La Doncella de las Nieves

Parte 1

En una noche nevada un niño y una niña se sentaron junto al fuego, y como todas las noches de navidad cada año, pidieron a su abuelo que les contara un cuento. El hombre regordete y de cabellos canosos tomó una silla cómoda, pues su ciática ya no aguantaba estar en asientos de madera. Se acomodó frente a la ardiente chimenea que chispeaba por aquí y por allá, consumiendo las maderas que hacía poco habían recolectado, entonó la voz con un carraspeo, y a las miradas inocentes y ansiosas de sus dos nietos; comenzó a contar un cuento navideño:

“Cuenta una leyenda, tan ancestral como el inicio del tiempo mismo; que una vez existió una hermosa hada que se enamoró de un guapo joven, y, gracias a su amor, nació la navidad.

Ella era la hija del hada del otoño y de Frost, el señor de la escarcha. De su madre había heredado una ondulante y encendida cabellera roja, y de su padre la tez blanquecina y unos ojos azules como el mismo cielo. Tenía unos labios rosados que hacían ver encendidas sus mejillas, y siempre sonreía. Su nombre era Ni’va y era el hada más bella que algún ser pudiera haber imaginado jamás.
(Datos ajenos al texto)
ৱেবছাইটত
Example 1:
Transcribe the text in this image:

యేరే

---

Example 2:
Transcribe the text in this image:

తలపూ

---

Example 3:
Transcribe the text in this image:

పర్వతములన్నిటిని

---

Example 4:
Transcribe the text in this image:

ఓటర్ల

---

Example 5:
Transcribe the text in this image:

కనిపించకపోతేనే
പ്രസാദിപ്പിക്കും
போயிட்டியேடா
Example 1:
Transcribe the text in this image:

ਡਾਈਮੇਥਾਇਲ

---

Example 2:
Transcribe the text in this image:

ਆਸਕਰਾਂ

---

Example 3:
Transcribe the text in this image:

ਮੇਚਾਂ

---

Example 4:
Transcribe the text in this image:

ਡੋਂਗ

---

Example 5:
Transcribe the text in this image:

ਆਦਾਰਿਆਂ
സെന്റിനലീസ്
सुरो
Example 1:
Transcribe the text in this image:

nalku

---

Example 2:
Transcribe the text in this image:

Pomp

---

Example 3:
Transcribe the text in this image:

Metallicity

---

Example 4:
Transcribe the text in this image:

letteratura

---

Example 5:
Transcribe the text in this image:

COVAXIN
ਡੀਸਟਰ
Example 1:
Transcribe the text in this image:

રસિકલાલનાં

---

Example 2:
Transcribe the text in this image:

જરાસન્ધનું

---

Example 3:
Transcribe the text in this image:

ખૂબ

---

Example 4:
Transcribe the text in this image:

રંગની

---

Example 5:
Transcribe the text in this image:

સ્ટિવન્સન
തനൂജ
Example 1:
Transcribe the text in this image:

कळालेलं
Ni’va era muy curiosa, adoraba investigar en los bosques y recorrer largas praderas en busca de aventuras y cosas nuevas, y un día Ni’va conoció a los humanos, a pesar de que sus padres le habían prohibido acercarse a ellos rotundamente.

Pero el hada no entendía por qué, pues ella solo veía que los humanos eran criaturas bondadosas y cautivadoras.
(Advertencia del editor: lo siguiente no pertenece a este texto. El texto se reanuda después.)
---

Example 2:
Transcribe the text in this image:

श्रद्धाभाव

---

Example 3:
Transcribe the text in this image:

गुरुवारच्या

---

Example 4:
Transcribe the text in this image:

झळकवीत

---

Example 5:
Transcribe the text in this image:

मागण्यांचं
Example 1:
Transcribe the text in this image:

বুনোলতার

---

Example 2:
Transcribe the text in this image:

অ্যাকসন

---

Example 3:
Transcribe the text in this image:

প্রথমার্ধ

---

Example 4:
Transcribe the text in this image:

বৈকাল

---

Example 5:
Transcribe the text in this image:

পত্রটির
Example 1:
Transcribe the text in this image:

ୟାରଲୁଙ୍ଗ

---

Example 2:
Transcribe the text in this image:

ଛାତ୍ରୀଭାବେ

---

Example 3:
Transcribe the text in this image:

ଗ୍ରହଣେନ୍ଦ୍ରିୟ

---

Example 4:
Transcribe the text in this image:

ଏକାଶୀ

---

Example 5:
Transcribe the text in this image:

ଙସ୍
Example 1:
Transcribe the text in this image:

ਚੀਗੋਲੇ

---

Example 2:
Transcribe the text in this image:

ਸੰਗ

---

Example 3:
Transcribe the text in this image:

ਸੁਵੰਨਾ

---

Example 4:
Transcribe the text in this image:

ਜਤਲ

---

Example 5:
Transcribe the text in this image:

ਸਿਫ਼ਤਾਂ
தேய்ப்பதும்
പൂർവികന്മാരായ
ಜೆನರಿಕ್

Así que un día Ni’va decidió acercarse a una pequeña aldea que no estaba demasiado lejos de su mundo, sus padres ignoraban su paradero, y eso a ella la incitaba a saber más.

Ese día ella quedó cautivada por un humano en particular.

Él era el hijo de un carpintero y una costurera. De su padre había heredado el porte y el oficio, y de su madre, los ojos verdes más bellos del mundo. Su nombre era Klaus, y era el hombre más bondadoso que ella hubiera visto jamás.

No solo la cautivó la belleza de aquel hombre, sino también su cálida sonrisa y las acciones que hacía. Ni’va se limitaba a observarlo de lejos, detrás de un gran pino frondoso y verde bañado en la escarcha que su padre creaba cada solsticio de verano.

El hombre junto a su padre creaba los más bellos regalos, y los repartía en un gran saco rojo a los niños de la aldea. Al hada le brillaban los ojos de emoción cada vez que veía a los pequeños retoños emocionados cuando recibían los juguetes.

Y un día en particular, no pudo evitar acercase demasiado a Klaus. Se suponía que él no debía verla, que su mundo y el de ella eran prohibidos; sin embargo, su curiosidad la hizo pecar, y Klaus se percató de su presencia.

—¿Quién anda ahí? —gritó el muchacho asustado, pues sabía que en los alrededores del bosque había criaturas peligrosas, capaces de desgarrar a un hombre de un solo zarpazo.

Ni’va se asustó, no sabía que hacer y decidió quedarse quieta como un árbol hasta esperar que se fuera, pero el hombre en lugar de eso se acercó más al sitio donde ella estaba. De inmediato se percató de su presencia, pues una cabellera roja entre los pinos verdes era bastante fácil de ver.

—¿Quién eres? —preguntó maravillado. Se había quedado prendido de tanta belleza. De inmediato Klaus supo que aquella mujer frente a él no era humana.

—Soy Ni’va —contestó ella con la voz más melodiosa que alguna vez sus oídos hubieran escuchado.

—¿Te encuentras perdida?

Ni’va sonrió y Klaus sintió que su corazón daría un vuelco de emoción. No podía creerlo, pero estaba seguro de que se había enamorado de ella.

—No estoy perdida, siempre te he observado, y creo que eres el humano más maravilloso que he visto jamás.

Klaus dio un paso hacía el hada, intentó tomar su mano pero ella la alejó, entonces él hizo una reverencia disculpándose.

—Lo siento, mi nombre es Klaus.

El hada ya sabía aquella información, pero prefirió esperar a que él se la dijera. Ni’va moría por tocar su mano, pues, increíblemente, ella también lo amaba. Sin embargo las palabras de su padre y de su madre calaban en su mente, y pensó que era mejor si mantenía la distancia.

—Debo irme, Klaus, pero volveré.

—¿Dónde te encuentro? —preguntó él ilusionado.